= Percival Thirlwall =

15th century standard-bearer of Richard III

The Royal Standard of Richard III at the Battle of Bosworth.

Sir Percival Thirlwall was the standard-bearer of Richard III during the Battle of Bosworth Field, the penultimate battle in the Wars of the Roses which ultimately brought an end to the reign of the Plantagenets and inaugurated the Tudor dynasty.

Thirlwall fought alongside Richard during his final charge against Henry VII – which was considered to be the "swan song of medieval chivalry" – as he was his standard-bearer. He was slain after the intervention of Sir William Stanley and his force. Legend has it that, although Richard's group was failing, Sir Percival held the standard of his King aloft whilst fighting a desperate fight, continuing to do so even with the loss of his legs during combat; he is said to have held the standard until his last breath.

==Family==
Sir Percival Thirlwall was of the Thirwall family, and so he would likely have lived in Thirlwall Castle, as his family had done so from around 1330 until 1748.

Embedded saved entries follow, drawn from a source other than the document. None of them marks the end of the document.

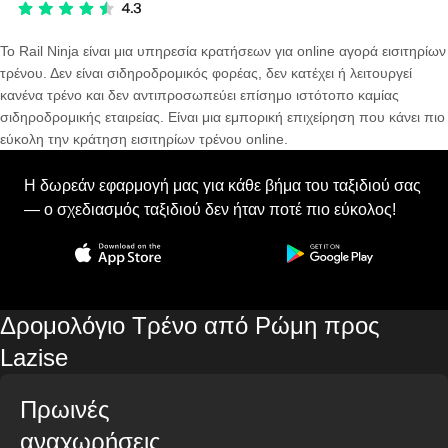
Το Rail Ninja είναι μια υπηρεσία κρατήσεων για online αγορά εισιτηρίων
τρένου. Δεν είναι σιδηροδρομικός φορέας, δεν κατέχει ή λειτουργεί
κανένα τρένο και δεν αντιπροσωπεύει επίσημο ιστότοπο καμίας
σιδηροδρομικής εταιρείας. Είναι μια εμπορική επιχείρηση που κάνει πιο
εύκολη την κράτηση εισιτηρίων τρένου online.
Η δωρεάν εφαρμογή μας για κάθε βήμα του ταξιδιού σας
— ο σχεδιασμός ταξιδιού δεν ήταν ποτέ πιο εύκολος!
Δρομολόγιο Τρένο από Ρώμη προς
Lazise
Πρωινές
αναχωρήσεις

==Portrayal in the Ballad of Bosworth Fielde==
This is how Sir Percivall Thirlwall was portrayed in the Ballad of Bosworth Fielde:
"Sir Percivall Thriball, the other hight, & in his hart was true; King Richards’ standard hee kept upright until both his’ leggs’ were hewen him froe; to the ground he wold neuer let itt goe, whilest the breath his brest ws within; yet men pray ffor the knights’ that ever was soe true to their King."